TOKYO -- The kaleidoscope of cultures and traditions that comprise Southeast Asia appear to be inspiring a number of Japanese artists and curators, who are helping to exhibit the region's contemporary art in cross-border collaborations.
The "Sindikat Campurari" group exhibition held earlier this year in Jakarta is an example of this trend, with six curators from Japan, Indonesia, Malaysia, Vietnam and Thailand taking part.
The exhibition was part of a cross-border project supported by the Japan Foundation Asia Center. "We had good discussions over how art can help tackle social problems, then worked together to develop the concept," said Kazuhiko Yoshizaki, a Japanese curator from the Museum of Contemporary Art, Tokyo.
The event's biggest attraction was by an Indonesian artist, who displayed a large pile of sand in which visitors were invited to hunt for treasure and draw sand art. Underneath, a picture of an imaginary town supposedly lay, although it could not be seen.
According to the artist, the sand represents Indonesia's rapid urban development, with the purported picture symbolic of towns being replaced with modern dwellings. The work seeks to remind visitors of what existed before new cities sprang up.

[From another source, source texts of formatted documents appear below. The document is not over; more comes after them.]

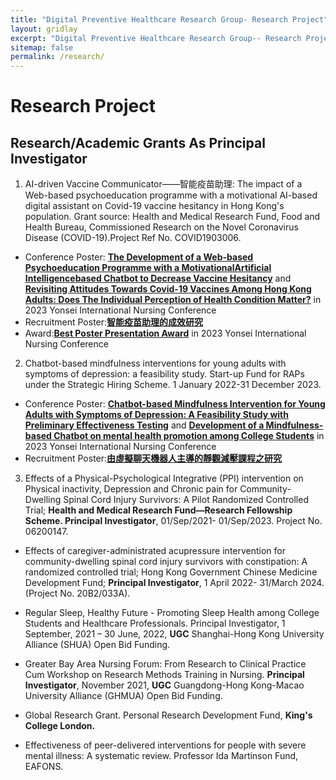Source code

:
 ```yaml
---
title: "Digital Preventive Healthcare Research Group- Research Project"
layout: gridlay
excerpt: "Digital Preventive Healthcare Research Group-- Research Project"
sitemap: false
permalink: /research/
---
```


# Research Project

## Research/Academic Grants As Principal Investigator

<!-- {% assign number_printed = 0 %}
{% for publi in site.data.publist %}

{% assign even_odd = number_printed | modulo: 2 %}
{% if publi.highlight == 1 %}

{% if even_odd == 0 %}
<div class="row">
{% endif %}

<div class="col-sm-6 clearfix">
 <div class="well">
  <pubtit>{{ publi.title }}</pubtit>
  <img src="{{ site.url }}{{ site.baseurl }}/images/pubpic/{{ publi.image }}" class="img-responsive" width="33%" style="float: left" />
  <p>{{ publi.description }}</p>
  <p><em>{{ publi.authors }}</em></p>
  <p><strong><a href="{{ publi.link.url }}">{{ publi.link.display }}</a></strong></p>
  <p class="text-danger"><strong> {{ publi.news1 }}</strong></p>
  <p> {{ publi.news2 }}</p>
 </div>
</div>

{% assign number_printed = number_printed | plus: 1 %}

{% if even_odd == 1 %}
</div>
{% endif %}

{% endif %}
{% endfor %}

{% assign even_odd = number_printed | modulo: 2 %}
{% if even_odd == 1 %}
</div>
{% endif %} -->

1. AI-driven Vaccine Communicator——智能疫苗助理: The impact of a Web-based psychoeducation programme with a motivational AI-based digital assistant on Covid-19 vaccine hesitancy in Hong Kong's population. Grant source: Health and Medical Research Fund, Food and Health Bureau, Commissioned Research on the Novel Coronavirus Disease (COVID-19).Project Ref No. COVID1903006.
- Conference Poster:
[**The Development of a Web-based Psychoeducation Programme with a MotivationalArtificial Intelligencebased Chatbot to Decrease Vaccine Hesitancy**](https://polyuit-my.sharepoint.com/:b:/g/personal/menghe_polyu_edu_hk/Eb-M8Fzm5LRErH3WbN5YyVYBMzMhgwgxylPpavWn-OGNIQ?e=m8r9Rz) and [**Revisiting Attitudes Towards Covid-19 Vaccines Among Hong Kong Adults: Does The Individual Perception of Health Condition Matter?**](https://polyuit-my.sharepoint.com/:b:/g/personal/menghe_polyu_edu_hk/EVjYuMdYsABDky8ECwT7CbUB_1bMq4W9iyUNHKPeWNKSUw?e=2VG7bN) in 2023 Yonsei International Nursing Conference
- Recruitment Poster:[**智能疫苗助理的成效研究**](https://connectpolyu-my.sharepoint.com/:b:/g/personal/20104257g_connect_polyu_hk/ER-jeualX7ZGgucmp4s57KcB381kGm4d6Wd7Zn_3ArrFoQ?e=9VBIiH)
- Award:[**Best Poster Presentation Award**](https://polyuit-my.sharepoint.com/:b:/g/personal/menghe_polyu_edu_hk/EScu3Vc6ZmBGkvOF2XYoaNMBIKZp0xbKJiv34G3MASxolg?e=DmIAfJ) in 2023 Yonsei International Nursing Conference

2. Chatbot-based mindfulness interventions for young adults with symptoms of depression: a feasibility study. Start-up Fund for RAPs under the Strategic Hiring Scheme. 1 January 2022-31 December 2023.
- Conference Poster: [**Chatbot-based Mindfulness Intervention for Young Adults with Symptoms of Depression: A Feasibility Study with Preliminary Effectiveness Testing**](https://polyuit-my.sharepoint.com/:b:/g/personal/menghe_polyu_edu_hk/EU8e9VH4N9ZIons-K4piaNEBRCw55MraO5JHuWKkS51sxA?e=JKUGqB) and [**Development of a Mindfulness-based Chatbot on mental health promotion among College Students**](https://polyuit-my.sharepoint.com/:b:/g/personal/menghe_polyu_edu_hk/EfVfNu9tk2hOlrc6AQYcGFUBA_wmsM25Fkx0_A9LqRvgzQ?e=vNG0lv) in 2023 Yonsei International Nursing Conference
- Recruitment Poster:[**由虛擬聊天機器人主導的靜觀減壓課程之研究**](https://polyuit-my.sharepoint.com/:i:/g/personal/menghe_polyu_edu_hk/EUrQ2p6CsXZKo2NaS4Y8PSwBlU5sMNOIgnnpxKfIzxjH5Q?e=2n9Dal)

3. Effects of a Physical-Psychological Integrative (PPI) intervention on Physical inactivity, Depression and Chronic pain for Community-Dwelling Spinal Cord Injury Survivors: A Pilot Randomized Controlled Trial; **Health and Medical Research Fund—Research Fellowship Scheme. Principal Investigator**, 01/Sep/2021- 01/Sep/2023. Project No. 06200147.

* Effects of caregiver-administrated acupressure intervention for community-dwelling spinal cord injury survivors with constipation: A randomized controlled trial; Hong Kong Government Chinese Medicine Development Fund; **Principal Investigator**, 1 April 2022- 31/March 2024. (Project No. 20B2/033A).

* Regular Sleep, Healthy Future - Promoting Sleep Health among College Students and Healthcare Professionals. Principal Investigator, 1 September, 2021 – 30 June, 2022, **UGC** Shanghai-Hong Kong University Alliance (SHUA) Open Bid Funding. 

* Greater Bay Area Nursing Forum: From Research to Clinical Practice Cum Workshop on Research Methods Training in Nursing. **Principal Investigator**, November 2021, **UGC** Guangdong-Hong Kong-Macao University Alliance (GHMUA) Open Bid Funding.

* Global Research Grant. Personal Research Development Fund, **King's College London.**

* Effectiveness of peer-delivered interventions for people with severe mental illness: A systematic review. Professor Ida Martinson Fund, EAFONS.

Although the art world is growing in Southeast Asia, the region has few venues large enough to organize and hold exhibitions. A representative from the Asia Center explained: "We aim to develop competent curators who well understand local circumstances in Asia and are able to manage the entire exhibition process, from planning to closing."
In addition to the Jakarta exhibition, the center has organized other projects curated by multinational teams in Malaysia, the Philippines and Thailand.
For young, less-experienced curators, the opportunity to be fully involved in a relatively large exhibition is a valuable experience. Che Kyongfa, another curator from the Museum of Contemporary Art, Tokyo, helped with the Philippine exhibition. "Political circumstances in some countries meant we were unable to exhibit certain works," she recalls. "I learned how to handle these situations, and how to communicate the circumstances to the artists and visitors."
Yoshizaki took away something else from the experience. "I built a network of people in the local art world, which was the biggest benefit of the project," he said. The curator is keen to use his new network to introduce Japan to the latest Southeast Asian art trends.
The young curators are now separately organizing 12 smaller exhibitions slated for 11 Southeast Asian cities, from August through November -- a chance to put their experience to work, curating smaller exhibitions but ones they can call their own.
Along with budding curators, Southeast Asia is also attracting artists from outside the region. Jun Kitazawa is one of these transnational creators.
The Japanese artist, who works out of Tokyo and Jakarta, expressed shock when he first saw houses along the Ciliwung River in Jakarta -- half demolished by public works projects meant to prevent flooding. Some residents had rebuilt walls and attached new doors to the exposed sections of their houses and remained living there.
Inspired by what he saw, Kitazawa has held exhibitions in Japan featuring participation by people forced by disaster to live in temporary housing, as well as those residing in old apartment complexes. These activities have given Kitazawa insights into how communities should work. "It was an extraordinary experience to witness how changing towns can affect people's relationships," the artist said.
Kitazawa is currently working with residents in Jakarta on a project themed "ideal homes." Some urban renewal efforts have displaced residents, leaving only piles of wreckage where homes once stood. What influenced Kitazawa to take on the project was how former residents eventually returned to their areas and formed new communities. "I wanted to work with local residents and artists to discover their vision of the ideal home in today's society," he explained.
At present, participants in the project are brainstorming in small groups, with each conceiving an image of their dream home. According to Kitazawa, the groups then express their ideas "through art" to give people the opportunity "to contemplate current issues confronting society."
As an artist residing in a foreign land, Kitazawa has always wondered about "the meaning of being [in Indonesia] as a stranger while locals face their own political and economic issues and create art locally."
Curator Yoshizaki shares his feeling. "As a total stranger, I'll continue asking myself what the advantage is of being involved in art projects abroad."